***** Fragmento

11 ago. 2012

DE FEBRERO A JULIO DE 1936 (I)

La victoria de las izquierdas sembró el pánico en las derechas.  Diversos autores afirman que ya por entonces Franco recibió emisarios derechista incitándole a dar un golpe de estado y anular las elecciones, lo que el general habría rehusado, negándose a dejarse arrastrar por la emotividad inicial del pánico.
Portela se mostraba atemorizado y Alcalá Zamora, con el deseo de evitar el caos, entregó el poder inmediatamente a Manuel Azaña, quien anunció que llevaría a cabo el programa del Frente Popular con la mayor rapidez posible.
Conforme a lo pactado, se constituyó un gabinete ministerial enteramente republicano.  El 22 de febrero fueron amnistiados los presos que aún permanecían encarcelados (unos 15.000) como consecuencia de la revolución de octubre de 1934.  A continuación se aprobó la autonomía de Cataluña bajo el estatuto de 1932. También los ayuntamientos vascos, suspendidos en 1934, fueron restablecidos.  Otra orden restablecía los tribunales laborales con mayoría pro-obrera y aquellos oficiales y funcionarios destituidos por complicidad con la revolución asturiana.
Para evitar su posible implicación en conspiraciones, Azaña alejó a los generales Franco y Goded, nombrándoles comandantes militares de Canarias y Baleares, respectivamente.

**********
***** Material extraído

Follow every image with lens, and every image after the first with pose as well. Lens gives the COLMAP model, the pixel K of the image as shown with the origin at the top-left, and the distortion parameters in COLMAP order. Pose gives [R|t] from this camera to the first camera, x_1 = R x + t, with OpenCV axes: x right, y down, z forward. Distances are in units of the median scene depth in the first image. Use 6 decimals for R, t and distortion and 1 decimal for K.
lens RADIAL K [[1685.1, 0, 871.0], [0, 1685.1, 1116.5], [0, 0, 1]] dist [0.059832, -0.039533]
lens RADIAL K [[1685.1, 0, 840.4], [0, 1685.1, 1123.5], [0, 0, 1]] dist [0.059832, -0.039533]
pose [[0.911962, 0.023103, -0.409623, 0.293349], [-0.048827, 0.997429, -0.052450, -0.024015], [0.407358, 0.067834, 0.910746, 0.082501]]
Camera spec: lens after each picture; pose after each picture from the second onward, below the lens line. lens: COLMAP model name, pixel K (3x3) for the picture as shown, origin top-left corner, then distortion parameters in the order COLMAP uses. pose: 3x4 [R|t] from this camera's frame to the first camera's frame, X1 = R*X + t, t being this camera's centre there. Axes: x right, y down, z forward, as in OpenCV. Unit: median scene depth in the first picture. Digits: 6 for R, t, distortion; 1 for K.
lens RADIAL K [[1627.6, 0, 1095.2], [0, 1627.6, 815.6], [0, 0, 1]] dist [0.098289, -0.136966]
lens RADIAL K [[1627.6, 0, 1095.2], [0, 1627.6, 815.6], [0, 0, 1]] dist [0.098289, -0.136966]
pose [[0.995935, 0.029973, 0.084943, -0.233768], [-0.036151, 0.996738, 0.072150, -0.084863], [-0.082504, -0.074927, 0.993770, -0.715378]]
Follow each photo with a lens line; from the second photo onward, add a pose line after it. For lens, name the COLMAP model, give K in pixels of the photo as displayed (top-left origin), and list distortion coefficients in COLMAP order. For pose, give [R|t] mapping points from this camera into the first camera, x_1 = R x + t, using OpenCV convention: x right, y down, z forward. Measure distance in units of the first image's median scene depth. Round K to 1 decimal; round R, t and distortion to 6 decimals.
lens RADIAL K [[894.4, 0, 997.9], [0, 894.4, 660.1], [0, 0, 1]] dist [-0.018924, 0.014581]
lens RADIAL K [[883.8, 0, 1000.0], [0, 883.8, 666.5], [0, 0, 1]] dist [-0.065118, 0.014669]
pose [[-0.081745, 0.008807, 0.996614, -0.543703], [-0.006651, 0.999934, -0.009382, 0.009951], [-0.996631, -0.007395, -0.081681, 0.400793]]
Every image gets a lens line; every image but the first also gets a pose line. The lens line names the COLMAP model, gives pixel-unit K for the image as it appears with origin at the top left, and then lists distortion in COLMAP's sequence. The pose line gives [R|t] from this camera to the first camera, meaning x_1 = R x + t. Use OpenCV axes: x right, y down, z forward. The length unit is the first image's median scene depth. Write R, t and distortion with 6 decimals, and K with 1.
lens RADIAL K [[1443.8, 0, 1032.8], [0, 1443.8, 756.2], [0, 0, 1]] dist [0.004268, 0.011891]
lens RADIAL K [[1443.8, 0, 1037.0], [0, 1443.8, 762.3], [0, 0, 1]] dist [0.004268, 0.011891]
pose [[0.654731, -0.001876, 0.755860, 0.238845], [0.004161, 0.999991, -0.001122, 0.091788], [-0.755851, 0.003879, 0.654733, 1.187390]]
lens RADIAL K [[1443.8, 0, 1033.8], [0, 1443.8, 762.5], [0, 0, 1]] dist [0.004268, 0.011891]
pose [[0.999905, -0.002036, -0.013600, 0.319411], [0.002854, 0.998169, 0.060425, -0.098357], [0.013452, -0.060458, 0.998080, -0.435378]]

**********

Enunciado 1: Reproduce el fragmento desde "Conforme a lo" hasta "y Baleares, respectivamente.", ambos incluidos.
Enunciado 2:
Responde según el fragmento:
(a) ¿A quién entregó Alcalá Zamora el poder?
(b) ¿Cuántos presos, aproximadamente, fueron amnistiados el 22 de febrero?
(c) ¿De dónde fue nombrado comandante militar el general Goded?
Las filas no intervienen en absoluto en este ejercicio.

Solución del ejercicio 1:
Conforme a lo pactado, se constituyó un gabinete ministerial enteramente republicano.  El 22 de febrero fueron amnistiados los presos que aún permanecían encarcelados (unos 15.000) como consecuencia de la revolución de octubre de 1934.  A continuación se aprobó la autonomía de Cataluña bajo el estatuto de 1932. También los ayuntamientos vascos, suspendidos en 1934, fueron restablecidos.  Otra orden restablecía los tribunales laborales con mayoría pro-obrera y aquellos oficiales y funcionarios destituidos por complicidad con la revolución asturiana.
Para evitar su posible implicación en conspiraciones, Azaña alejó a los generales Franco y Goded, nombrándoles comandantes militares de Canarias y Baleares, respectivamente.

Solución del ejercicio 2:
(a) A Manuel Azaña.
(b) Unos 15.000.
(c) De Baleares.